Last week’s foreign minister-level talks saw India unveil this gambit : The focus was on trade across the Line of Control, in deference to what the people of Kashmir would want. And since Pakistan had been obsessed with “Kashmir” since 1947, how could it possibly refuse cross-LoC measures that India was proposing?
Then there was the reference to increased trade across the international border at Wagah-Attari. The foundation of this enhanced trade had been laid during the Khullar-Mahmood talks in April. Both sides had, at the time, agreed that an integrated check-post should come up sooner than later at Wagah-Attari, enabling more trucks to be parked there.
But with Sharma now having invited his counterpart to come to Delhi in September, official sources said they expected the talks to speed up.
Meanwhile, the Commerce ministry’s study on reducing the “positive list” of items that can be traded between India and Pakistan, seems to have also come to the conclusion that India, as the much larger economy, can easily absorb the consequent opening-up to Pakistan.
It is believed that the 1938 items can be pruned to about 200 items. Meaning, save for these items on the list, trade between India and Paksitan will be free.
However, earlier in July, word came from Islambad requesting Delhi to postpone the working group meetings on electricity and petroleum, that were to take place at about the exact time that Khar and S M Krishna were meeting on July 27. The working groups were supposed to go into modalities of how India could sell electricity and petroleum to Pakistan, thereby enhancing the integration between the two economies.
In the meantime, Pakistan’s newspaper ‘Dawn’ reported that Pakistan had already decided to turn down the Indian offer to sell electricity because the power would reportedly come from the Kishenganga hydroelectric project in Kashmir, which Pakistan had already taken to the international court for arbitration.
“ India has massive electricity shortages but they want to sell some power to Pakistan. This will strengthen their claims in the court that they are producing cheap electricity and sharing the gains with Pakistan,” an official from Pakistan’s ministry of water resources was quoted by Dawn as saying.

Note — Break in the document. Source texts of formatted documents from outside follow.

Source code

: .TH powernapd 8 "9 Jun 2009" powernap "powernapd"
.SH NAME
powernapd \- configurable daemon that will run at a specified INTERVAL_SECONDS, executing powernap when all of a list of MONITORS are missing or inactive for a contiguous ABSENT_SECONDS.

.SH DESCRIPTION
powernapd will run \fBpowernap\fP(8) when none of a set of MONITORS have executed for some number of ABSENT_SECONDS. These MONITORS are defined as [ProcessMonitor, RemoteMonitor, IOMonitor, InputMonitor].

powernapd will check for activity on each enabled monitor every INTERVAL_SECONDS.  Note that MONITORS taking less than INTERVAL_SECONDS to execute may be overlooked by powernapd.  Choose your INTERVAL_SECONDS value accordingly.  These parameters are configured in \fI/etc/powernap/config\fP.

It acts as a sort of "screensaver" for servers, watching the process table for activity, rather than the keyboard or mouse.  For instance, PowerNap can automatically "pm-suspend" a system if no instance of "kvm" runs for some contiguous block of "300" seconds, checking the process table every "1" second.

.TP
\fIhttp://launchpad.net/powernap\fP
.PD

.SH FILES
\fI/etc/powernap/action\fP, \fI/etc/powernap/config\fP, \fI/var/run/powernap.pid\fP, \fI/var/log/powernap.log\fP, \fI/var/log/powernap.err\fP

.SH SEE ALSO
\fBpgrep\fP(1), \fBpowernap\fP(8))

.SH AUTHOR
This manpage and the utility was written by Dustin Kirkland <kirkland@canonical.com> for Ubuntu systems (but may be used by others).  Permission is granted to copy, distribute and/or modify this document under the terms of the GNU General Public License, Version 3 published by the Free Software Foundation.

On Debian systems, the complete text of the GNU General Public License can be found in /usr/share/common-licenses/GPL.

Meanwhile, the Pakistani press is full of reports on how its economy is nose-diving. The overall budget deficit stands at 6.5 per cent of the GDP against a revised target of 4.7 per cent, and in the wake of the US cancelling $800 million worth of aid to Pakistan, officials in Islamabad are nervously wondering if they want to ask the IMF to revive its suspended bailout programme.
Under the circumstances, Islamabad’s purported rejection of buying electricity from India, ostensibly because the power project is in Kashmir, would amount to cutting its nose to spite its face.
However, Commerce ministry officials would not comment on the media report. “We have not heard anything about any rejection. We are continuing with our work on the basis that the working groups will soon meet again.”
Perhaps the visit of Makhdoom Amin Fahim in September will clear the air on this front.